*TEXTABSCHNITT*
┏━━

Bild: Das Museum ist im alten Werkskaufhaus untergebracht.
LÜBECK taz | Nach Herrenwyk kommt man nicht einfach so. Man muss hinkommen
wollen. Nimmt dazu die Autobahn Richtung Lübeck und fährt dann kurz weiter
die Bundesstraße 75, und wenn man denkt, man ist längst vorbeigefahren,
kommt ein Wegweiser.
Dabei war [1][Herrenwyk] mal der Nabel der Lübecker Welt. Hier standen
sechs Hochöfen, eine Kokserei, Zement- und Kraftwerk samt
Zulieferbetrieben. Und natürlich die Verladestationen an der Trave. Denn
aus dem Eisenerz, das aus Nordeuropa und Russland anlandete, wurde hier
Roheisen gefertigt.
Eine Karte zeigt diese Handelswege gleich im Eingangsbereich des
Herrenwyker [2][Museums], das es sich zur Aufgabe gemacht hat, über die
Geschichte des Hochofenwerkes zu berichten. Denn das war einst Lübecks
größter Arbeitgeber.
Alles begann, als 1905 Lübecker Bürger ihr Geld zusammenlegten und die
Errichtung eines Hochofenwerkes beschlossen, das zwei Jahre später in
Betrieb ging. Und weil Herrenwyk gerade mal drei Dutzend Einwohner hatte,
mussten Arbeitskräfte her: Aus den Kohlerevieren Polens wurden sie
angeworben, auch aus dem Saarland und dem Ruhrgebiet.
## Die Nazis übernehmen
Am Ende arbeiteten 2.300 Menschen im Werk, und aus der ländlichen wurde
eine pulsierende Wirtschaftsregion mit einer auch architektonisch
einheitlichen Werkssiedlung, die noch steht. In den Wohnungen wurden
Arbeitern mit ihren Familien 55 Quadratmeter zugestanden, den Meistern 90
und leitenden Angestellten 112. Der Direktor hatte eine standesgemäße
Direktorenvilla.

┗━━

Gespeicherte Dateneinträge:
┏━━

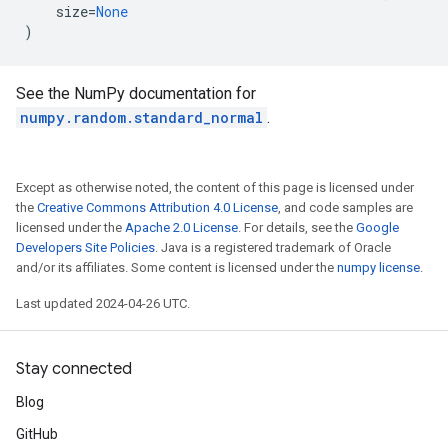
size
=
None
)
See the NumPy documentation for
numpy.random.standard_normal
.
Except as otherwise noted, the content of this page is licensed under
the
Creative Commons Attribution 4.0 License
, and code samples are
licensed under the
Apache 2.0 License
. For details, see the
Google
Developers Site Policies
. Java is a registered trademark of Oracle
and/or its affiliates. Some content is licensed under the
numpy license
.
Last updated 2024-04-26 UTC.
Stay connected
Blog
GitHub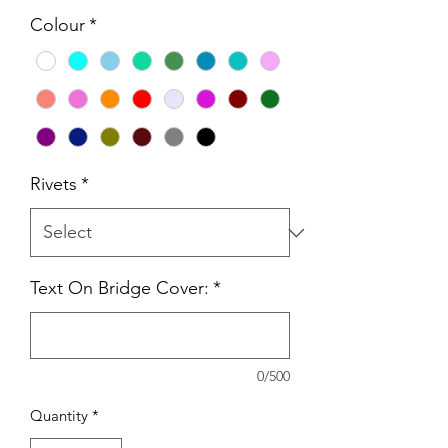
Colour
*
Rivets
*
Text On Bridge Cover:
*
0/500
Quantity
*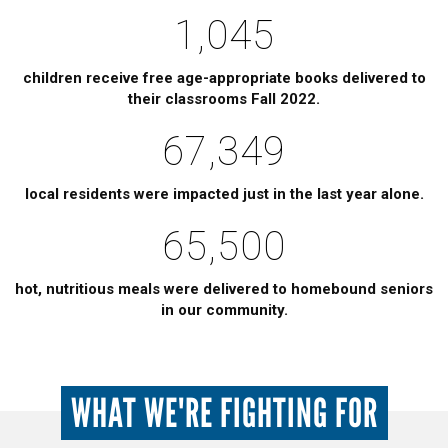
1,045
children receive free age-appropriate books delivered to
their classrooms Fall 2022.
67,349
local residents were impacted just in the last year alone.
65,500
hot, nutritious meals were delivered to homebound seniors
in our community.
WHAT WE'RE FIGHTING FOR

┗━━

*AUFGABENSTELLUNG*
Gib den Text über das Hochofenwerk in Herrenwyk vollständig und ohne jede Änderung wieder.

*ERGEBNIS*
Bild: Das Museum ist im alten Werkskaufhaus untergebracht.
LÜBECK taz | Nach Herrenwyk kommt man nicht einfach so. Man muss hinkommen
wollen. Nimmt dazu die Autobahn Richtung Lübeck und fährt dann kurz weiter
die Bundesstraße 75, und wenn man denkt, man ist längst vorbeigefahren,
kommt ein Wegweiser.
Dabei war [1][Herrenwyk] mal der Nabel der Lübecker Welt. Hier standen
sechs Hochöfen, eine Kokserei, Zement- und Kraftwerk samt
Zulieferbetrieben. Und natürlich die Verladestationen an der Trave. Denn
aus dem Eisenerz, das aus Nordeuropa und Russland anlandete, wurde hier
Roheisen gefertigt.
Eine Karte zeigt diese Handelswege gleich im Eingangsbereich des
Herrenwyker [2][Museums], das es sich zur Aufgabe gemacht hat, über die
Geschichte des Hochofenwerkes zu berichten. Denn das war einst Lübecks
größter Arbeitgeber.
Alles begann, als 1905 Lübecker Bürger ihr Geld zusammenlegten und die
Errichtung eines Hochofenwerkes beschlossen, das zwei Jahre später in
Betrieb ging. Und weil Herrenwyk gerade mal drei Dutzend Einwohner hatte,
mussten Arbeitskräfte her: Aus den Kohlerevieren Polens wurden sie
angeworben, auch aus dem Saarland und dem Ruhrgebiet.
## Die Nazis übernehmen
Am Ende arbeiteten 2.300 Menschen im Werk, und aus der ländlichen wurde
eine pulsierende Wirtschaftsregion mit einer auch architektonisch
einheitlichen Werkssiedlung, die noch steht. In den Wohnungen wurden
Arbeitern mit ihren Familien 55 Quadratmeter zugestanden, den Meistern 90
und leitenden Angestellten 112. Der Direktor hatte eine standesgemäße
Direktorenvilla.